Wednesday, October 26, 2011

Abortion and Breast Cancer

Michael Coren interviews Dr. Angela Lanfranchi, a breast surgeon from New Jersey. Women need to know this but they are not being told. And the Canadian Breast Cancer Society refuses to acknowledge this link. This is political correctness at the expense of women's health. As Dr. Lanfranchi says "it is just wrong to keep this information from women."

"For teenagers 18 and under, who had abortions between 9 and 24 weeks, their risk went up 800 percent, which is a huge risk."


Rebecca said...

Hmm, I have to admit that this is one tactic that really bothers me. Citing a statistic that applies to, as in your example, only "teenagers under 18"(which is a not insignificant but still obviously very small group) is misleading, and it has also been obviously chosen because the increased incidence in that group is the highest and therefore, best supports the point that is being attempted to be made.

The actual statistics on breast cancer and abortion are not so clear, overall, as that. I once refereed a paper under consideration for publication that was attempting to draw a strong correlation between induced abortion and incidence of breast cancer in various European countries. While I was sympathetic to the point they were trying to make (and I indicated that in my review), the methodology they were using was highly suspicious and didn't stand up mathematically. However, I am sure that I could have been accused of having rejected the paper because I had a pro-choice agenda. (and I am not even pro-choice!)

Problem is, there *aren't* a lot of objectively done studies showing an effect, or no effect, at all. I don't know how ethical such studies would even be. One thing that seems like it would be simple would be to examine the change in incidence of breast cancer among Chinese women since the advent of the one-child policy and hence, far more frequent induced abortions. You could at least do *some* sort of retrospective population study there, although of course you would have to control for genetic factors, etc.

As well as my issue with the statistical analyses of this problem, I also have trouble with the fact that the abortion-breast cancer link (if there is one -- better to look at the Pill, if you ask me) is used a bit to bully and frighten women. Not fair, not nice, and truly? Not effective. Think about a woman making the choice to have an abortion -- probably in a panic, probably not thinking long-term, probably unlikely to be affected by the threat of possible health damage far down the line. Instead, it just seems like bullying to me. Now, if the evidence were rock-solid, "bullying" might be justified, but it isn't and it's not.

Best to just stick with the incontrovertible medical facts: the fetus is clearly human from the very beginning. As Dr. Nathanson said, THAT science absolutely supports the pro-life movement. Now someone just needs to make a blockbuster movie about his life and work; that might have an effect on some people.

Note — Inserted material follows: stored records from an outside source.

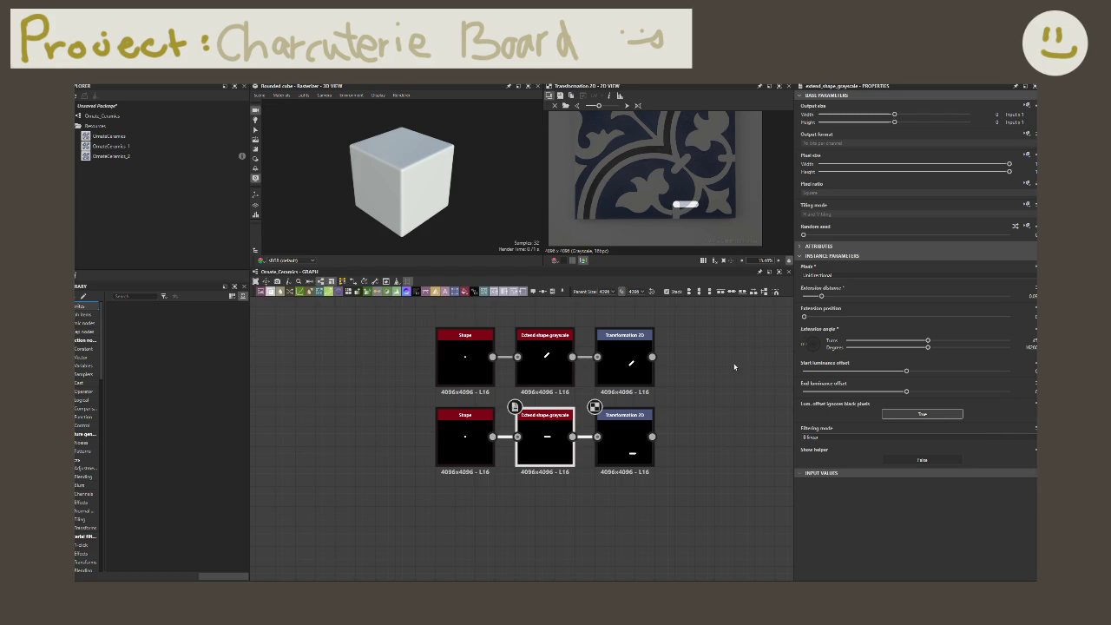
double_click(545, 438)
double_click(608, 444)
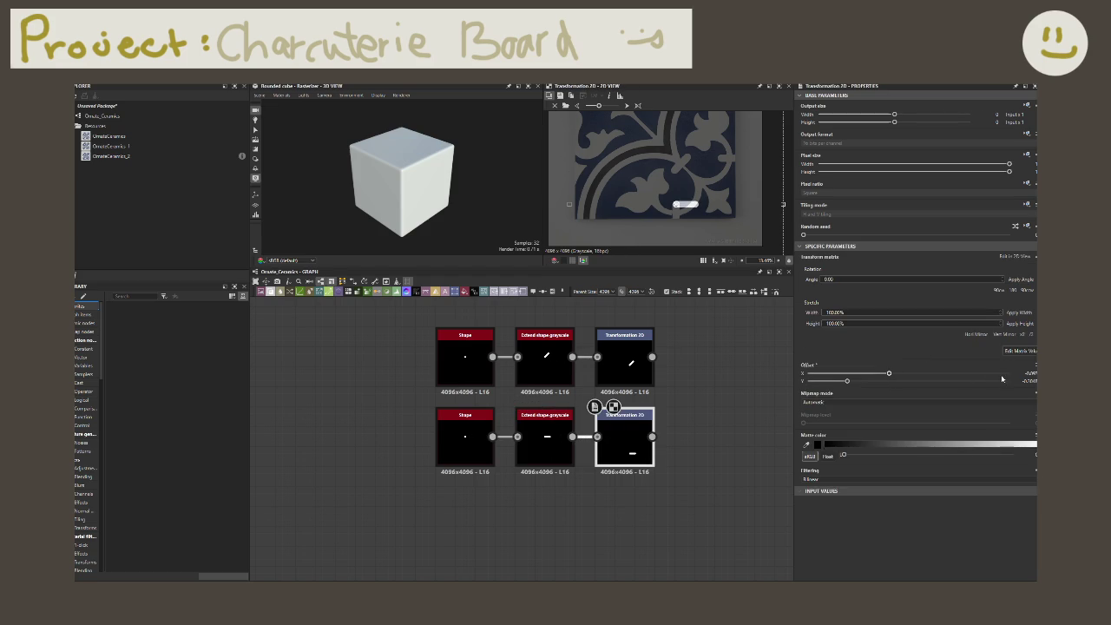
- Adjust the lower Extend Shape Grayscale's Extension angle while previewing the transformed bar
double_click(545, 445)
drag(927, 343, 879, 343)
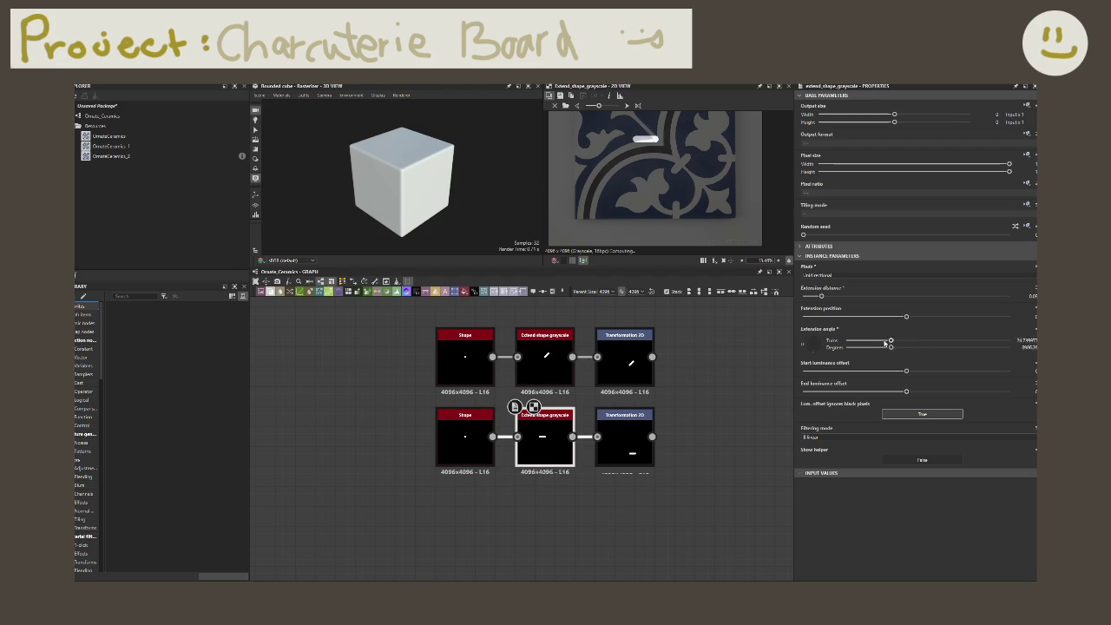
double_click(625, 469)
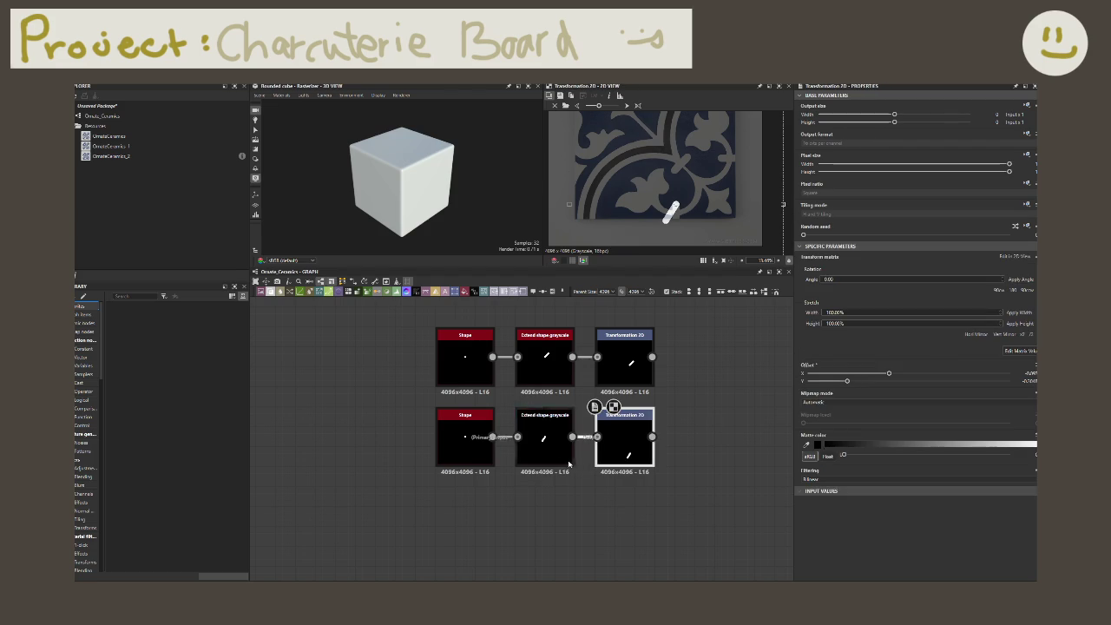
click(545, 446)
drag(928, 343, 922, 344)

Sorry for the comment that was longer than your entire post.

Julie Culshaw said...

Thank you for the comment, it is fair and informative. I would hope that the conclusions of Dr. Lanfranchi would be used, not to bully women into not having abortions, but into persuading doctors to be more circumspect about doing abortions on everyone and anyone. I am sure that the area of "informed consent" could be better handled for instance.
Also, doctors should be made aware that abortion is not the "easy fix" they often seem to think it is for women. That abortion comes with its own set of consequences, and it really does not have an "undo" button.

Your point about China is very valid and I have wondered myself why the stats there are not used more. Perhaps they are not made available for precisely those reasons?

Also, when I have my annual mammogram, I have wanted to ask why one of the questions I have to answer is not "have you had an induced abortion?" It is never asked, and it would seem to me that it would be a very valuable source of information. The detection of breast cancer and the history of an induced abortion would be pretty darn clear if only they would ask the question. But I guess that it is not politically correct.

I have not had the courage to ask the question. Perhaps next mammogram, I will.